AirBnB used to allow you to say no children and they changed it to not suitable as people who are subject to FHA were selecting that and getting sued.


#25

@Mike_L

Air wants to comply with local laws and regulations but anti-discrimination laws don’t apply when its strictly transient (short term/vacation) rentals in your own home. In fact, most of us are not governed by those laws.

What we’re doing ~ as individual owners of transient rentals ~ is referred to as “soft discrimination” and it’s a grey area in the law. I would be more concerned with whether Air is skittish with our policy of picking and choosing, so to avoid any confrontation be creative in declining.


#26

Oh, d’oh, fair housing, I wasn’t thinking.
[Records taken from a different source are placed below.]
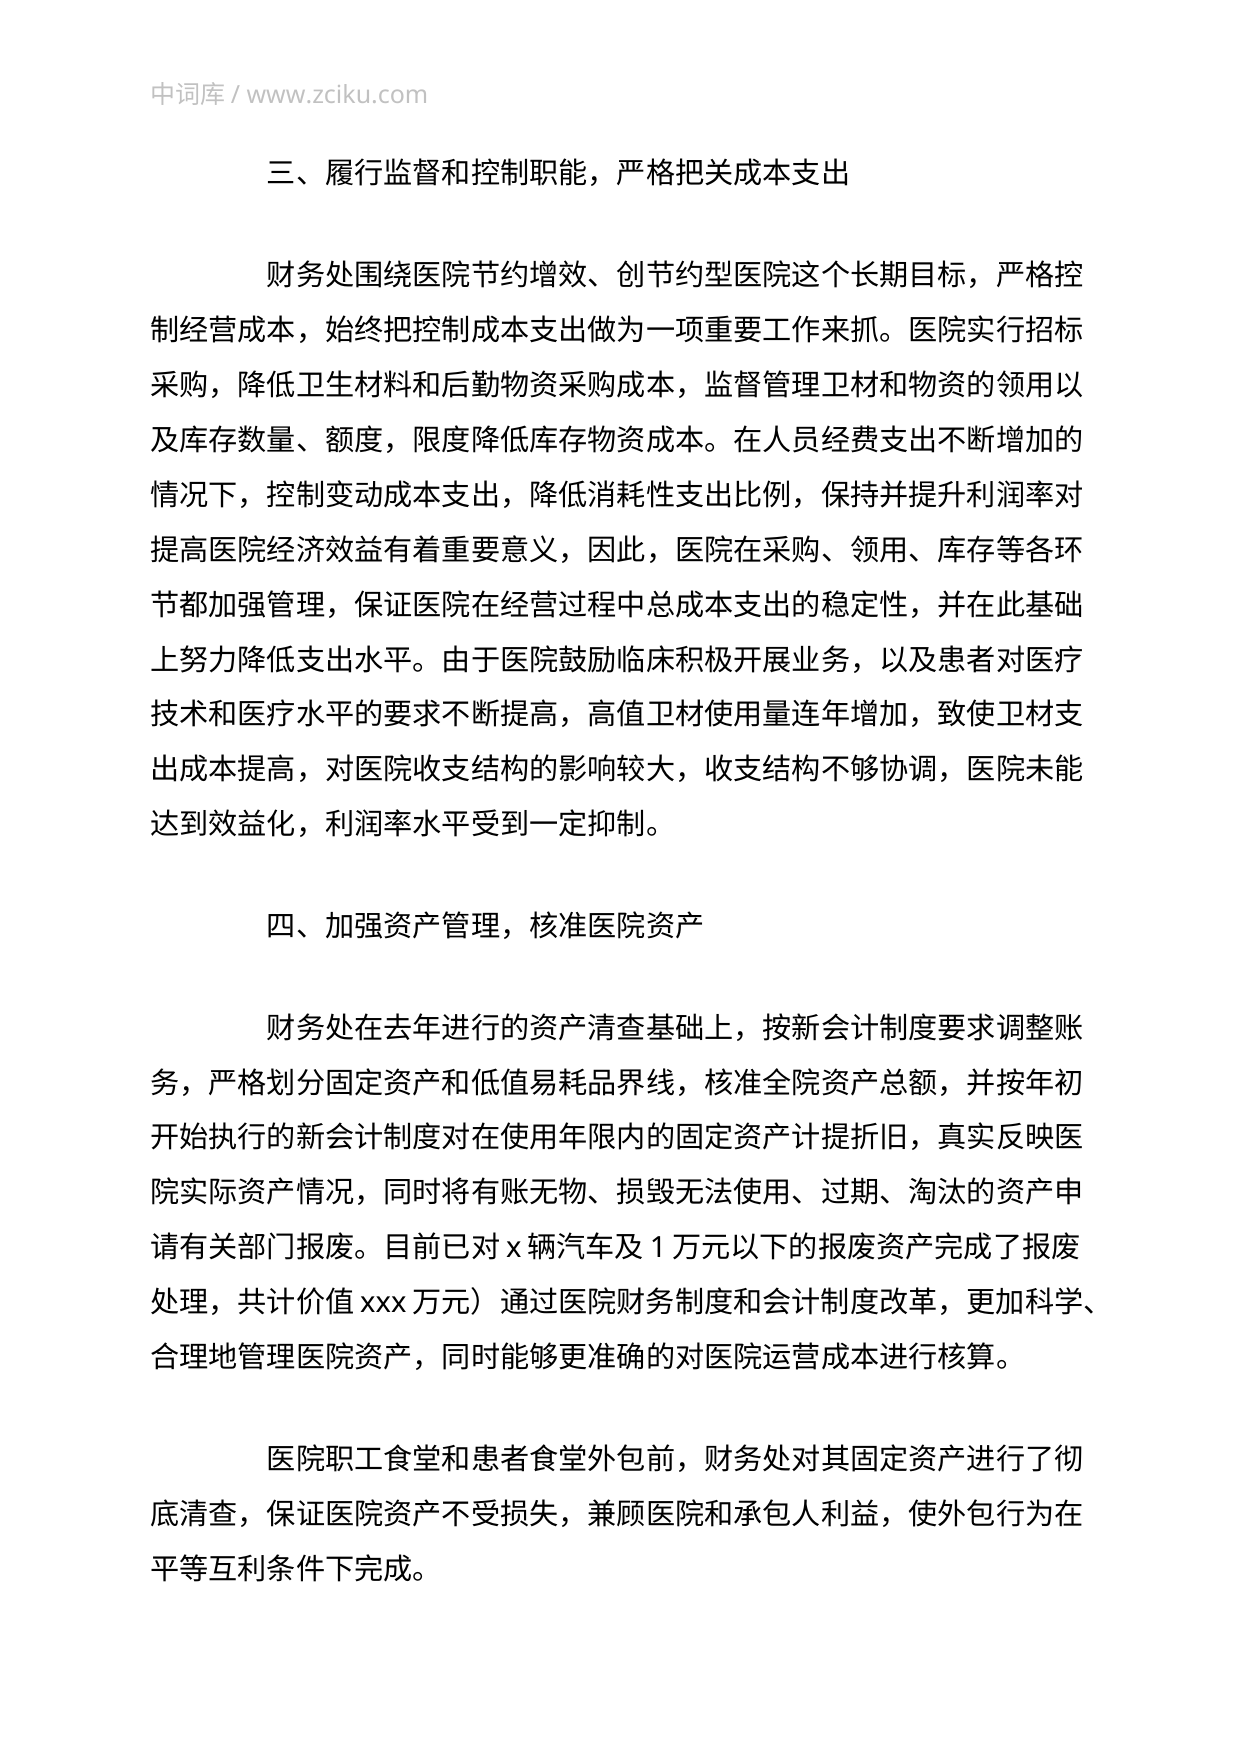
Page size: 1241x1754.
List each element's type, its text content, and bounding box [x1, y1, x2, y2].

text 四、加强资产管理，核准医院资产 [150, 902, 1090, 945]
text 财务处围绕医院节约增效、创节约型医院这个长期目标，严格控制经营成本，始终把控制成本支出做为一项重要工作来抓。医院实行招标采购，降低卫生材料和后勤物资采购成本，监督管理卫材和物资的领用以及库存数量、额度，限度降低库存物资成本。在人员经费支出不断增加的情况下，控制变动成本支出，降低消耗性支出比例，保持并提升利润率对提高医院经济效益有着重要意义，因此，医院在采购、领用、库存等各环节都加强管理，保证医院在经营过程中总成本支出的稳定性，并在此基础上努力降低支出水平。由于医院鼓励临床积极开展业务，以及患者对医疗技术和医疗水平的要求不断提高，高值卫材使用量连年增加，致使卫材支出成本提高，对医院收支结构的影响较大，收支结构不够协调，医院未能达到效益化，利润率水平受到一定抑制。 [150, 252, 1090, 843]
text 三、履行监督和控制职能，严格把关成本支出 [150, 150, 1090, 192]
text 财务处在去年进行的资产清查基础上，按新会计制度要求调整账务，严格划分固定资产和低值易耗品界线，核准全院资产总额，并按年初开始执行的新会计制度对在使用年限内的固定资产计提折旧，真实反映医院实际资产情况，同时将有账无物、损毁无法使用、过期、淘汰的资产申请有关部门报废。目前已对x辆汽车及1万元以下的报废资产完成了报废处理，共计价值xxx万元）通过医院财务制度和会计制度改革，更加科学、合理地管理医院资产，同时能够更准确的对医院运营成本进行核算。 [150, 1004, 1090, 1376]
text 医院职工食堂和患者食堂外包前，财务处对其固定资产进行了彻底清查，保证医院资产不受损失，兼顾医院和承包人利益，使外包行为在平等互利条件下完成。 [150, 1436, 1090, 1588]
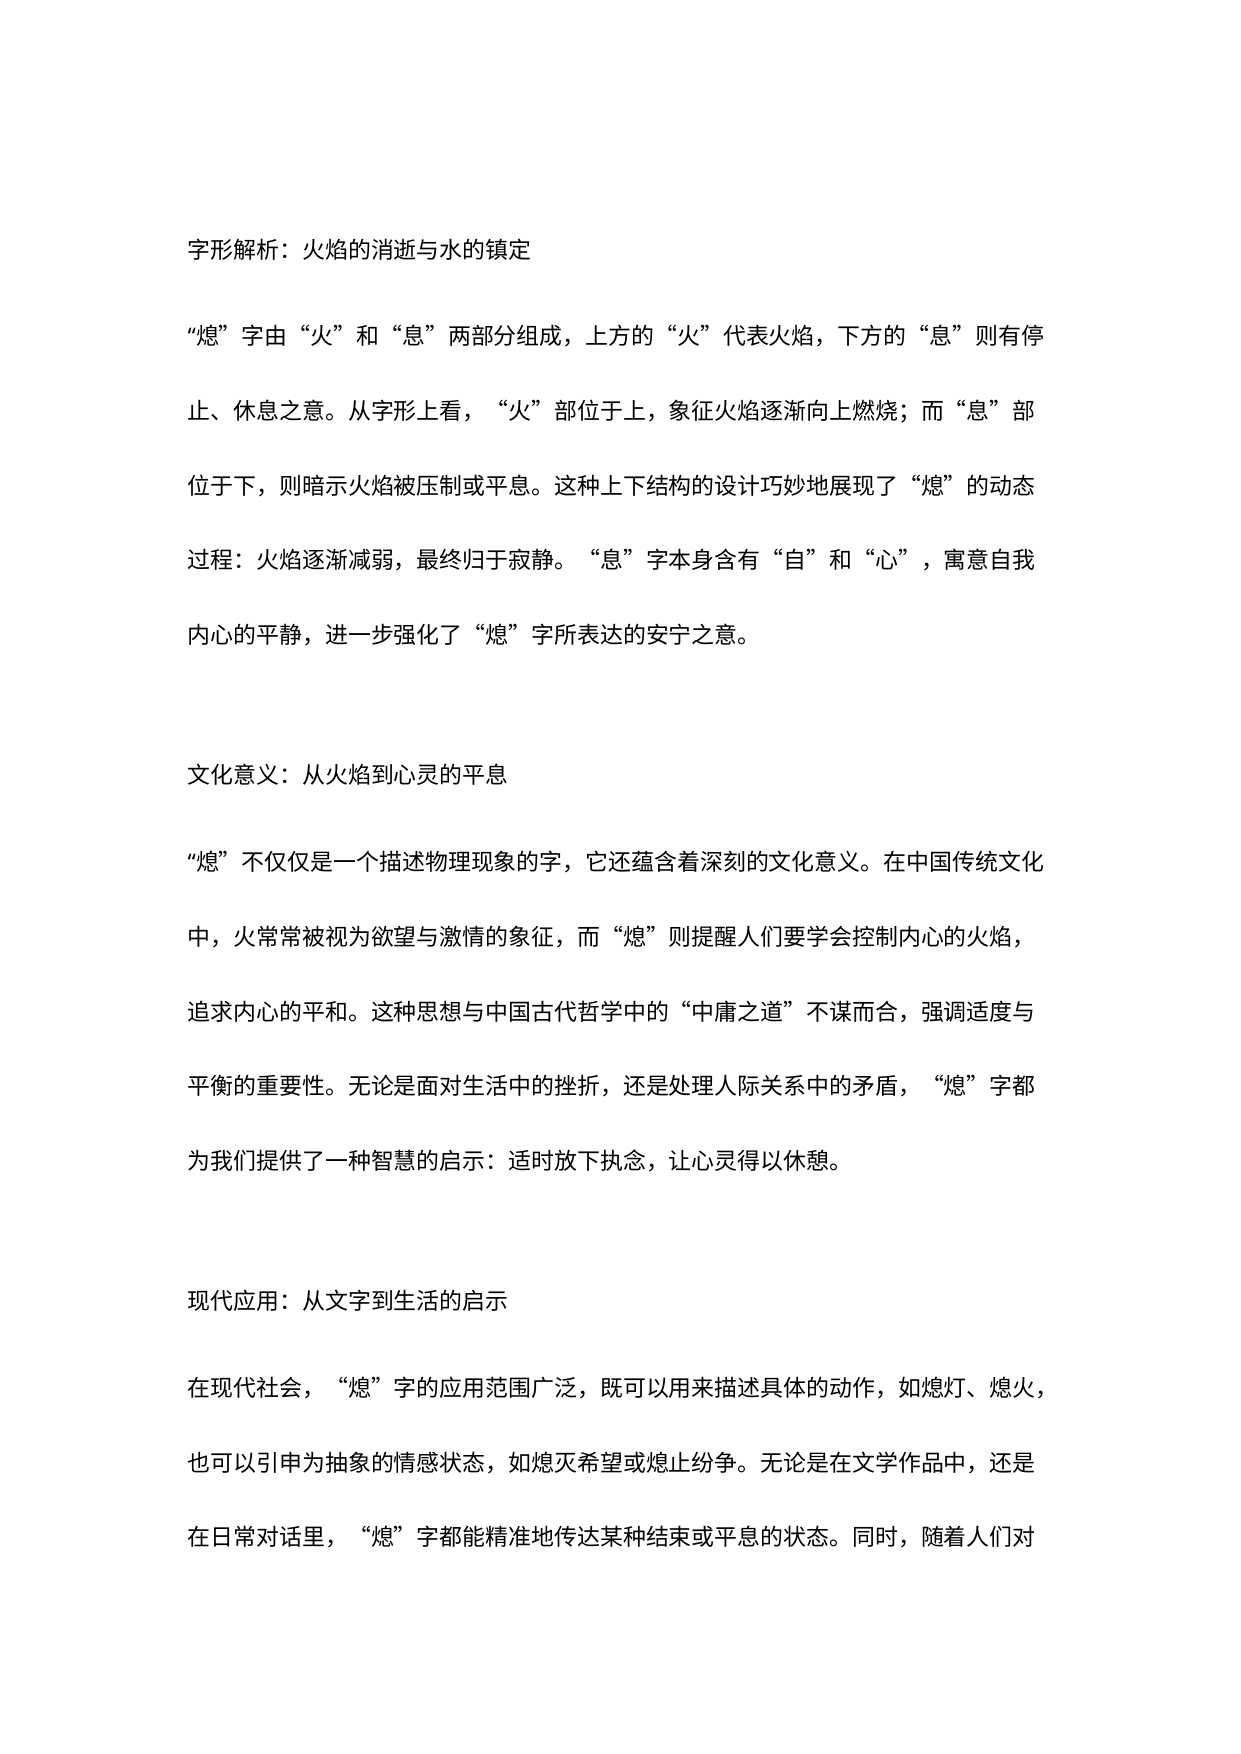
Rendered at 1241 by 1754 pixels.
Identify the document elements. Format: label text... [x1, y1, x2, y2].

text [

I take back my discriminatory house rule proposal listing things dangerous to the kiddos.
Although my county permit only allows two people per bedroom, and there’s no age cut off in their regulation defining a “person.” I think that would override, say, a couple bringing an infant?


#27

Cabinhost, do you click the “Suitable for children” box then? I feel like I’m be saying my account is childproofed if I check “suitable for children/infants.” I have mine set, “not suitable for infants” and in the box next to it explain that “infants” (toddlers) need to be supervised because the suite is not baby proofed.


#28

I had my first strange run in with this last night, this morning. “Michael” (on ABB since 2016 but with no pictures or reviews or verification except a phone number) sent an inquiry at 11:49 last night. I got it at 6am. His message was:

Howdy. You have a lovely home. We have three children ranging from 4-9 but see that you say it’s not suitable for children. I do see you have decks with large inclines but we have stayed with them in other cabins before. Please advise and thanks for your time

I’m assuming he couldn’t book bc my listing requirements call for ID?

I responded that we have kids of our own but wouldn’t stay in this house with the setup because of the decks and the bedroom with twin beds is at the top of the stairs with no door. I didn’t say I don’t allow kids bc I would take older kids (mine is 11) or ones that had a place to sleep.

Maybe it’s because I was just reading this post last night but I feel uneasy. 2 years on ABB, no pic, no review, no verification and asking about bending rules on a house he isn’t even eligible for?


#29

We have had guests like that before and all went well. I don’t understand it either. Why would you join Airbnb and then never use it? Maybe they were guests under someone else’s name.